Brano di esercitazione ->
=-=-=-=-=

In queste settimane, è un fiorire di discorsi in cui, a proposito dell’Ucraina, si parla di un conflitto tra un aggressore e i patrioti che difendono il loro Paese. Di conseguenza noi italiani (lo dicono le nostre massime autorità) ci dobbiamo schierare con l’aggredito e sostenerlo fino alla vittoria perché la guerra potrà concludersi solo con il riconoscimento delle sue ragioni.

In realtà, da sempre, le cose del mondo sono molto più complesse, e i torti e le ragioni non si possono separare con un tratto di spada, tanto più che (come ha detto Romano Prodi) lo scontro in atto è, nella sostanza, fra Stati Uniti e Russia, essendo l’Ucraina il terreno su cui si gioca la partita della definizione di un nuovo assetto internazionale

Gli storici sovente distinguono fra chi ha dato inizio a una guerra (con una formale dichiarazione o con una azione offensiva) e chi, nei fatti, l’ha provocata o ne ha posto le premesse. Le due figure possono certamente coincidere, ma spesso non è così.

Un esempio classico è quello della guerra franco-prussiana del 1870. Ad iniziarla, è stata la Francia di Napoleone III, spinto da un’opinione pubblica che voleva la Prussia in ginocchio, ma, a provocarla, è comunemente ritenuto essere stato Bismarck che ha sventolato, al momento giusto, un drappo rosso davanti al toro francese, scatenandolo in una carica a testa bassa.

Anche oggi nella vicenda ucraina (le cui premesse si sono andate creando nell’arco di anni), le due figure sopracitate (aggressore e provocatore) in notevole misura non si sovrappongono, al contrario di quanto pretendono molti commentatori. Lo dicono autorevoli esperti di questioni geopolitiche.

Lucio Caracciolo ha scritto che Putin è l’aggressore in Ucraina, ma che nel pluriennale confronto, sempre più teso, fra America e Russia, quest’ultima è sempre stata sulla difensiva (essendo Putin consapevole delle limitate potenzialità militari, demografiche ed economiche del suo Paese rispetto all’avversario). Da ciò, deduco che qualcun altro sia stato all’offensiva.

Noti politologi americani, come George Kennan, Paul Nitze, Henry Kissinger e Robert McNamara (già detentori di importanti incarichi politici e diplomatici della repubblica a stelle e strisce) hanno considerato l’espansione della NATO verso le frontiere della Russia una provocazione che avrebbe avuto conseguenze negative e pericolose. Alcuni di loro hanno detto che l’estensione della NATO all’Ucraina riproporrebbe (a parti inverse) lo scenario drammatico del 1962 con la vicenda dei missili sovietici a Cuba.

=-=-=-=-=

Materiale estratto ->
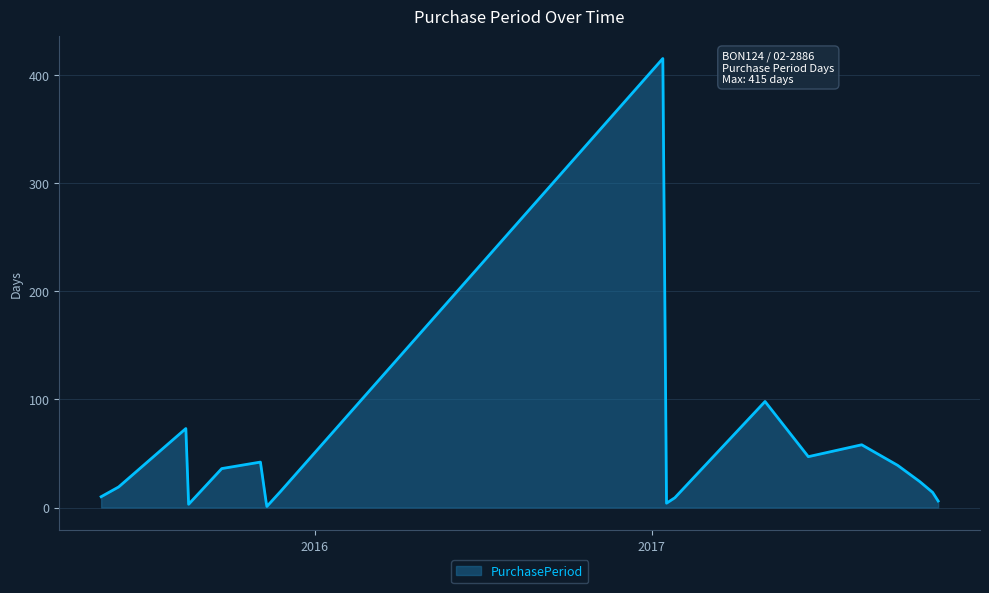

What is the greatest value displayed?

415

=-=-=-=-=

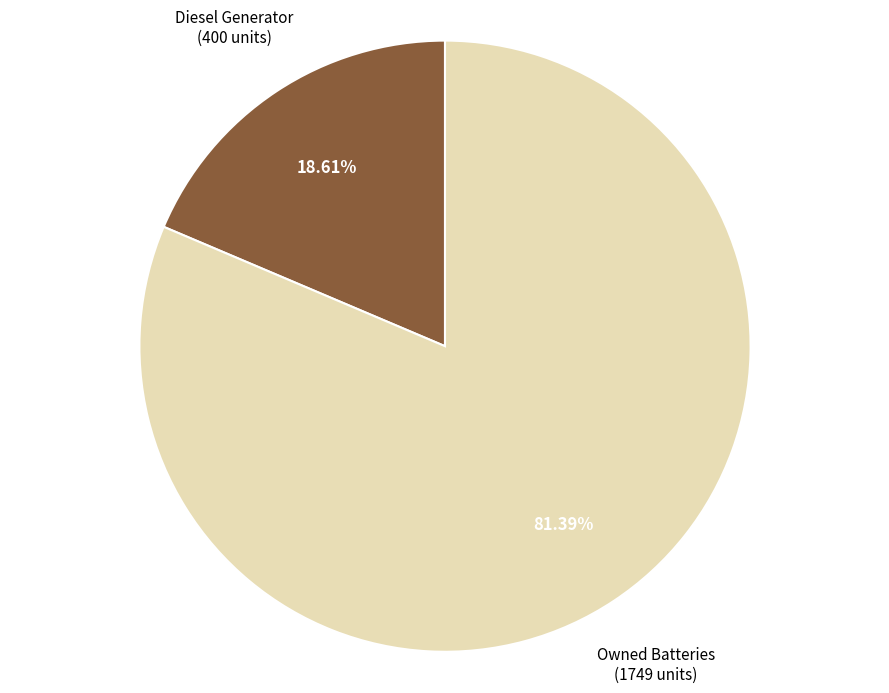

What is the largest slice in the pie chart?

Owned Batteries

=-=-=-=-=

Problema da risolvere ->
Per ciascuna affermazione, indicare con sì o no se concorda con il brano sulla guerra in Ucraina e citare alla lettera le parole del brano che lo determinano. (a) Secondo il brano, a dare inizio alla guerra franco-prussiana del 1870 fu la Francia. (b) Lucio Caracciolo sostiene che, nel confronto con l'America, la Russia sia stata all'offensiva. (c) I politologi americani citati consideravano l'espansione della NATO verso le frontiere della Russia una garanzia di stabilità. Si faccia riferimento esclusivamente al brano, senza ricorrere alle righe.

Soluzione proposta ->
(a) Sì: "Ad iniziarla, è stata la Francia di Napoleone III".
(b) No: "quest’ultima è sempre stata sulla difensiva".
(c) No: "una provocazione che avrebbe avuto conseguenze negative e pericolose".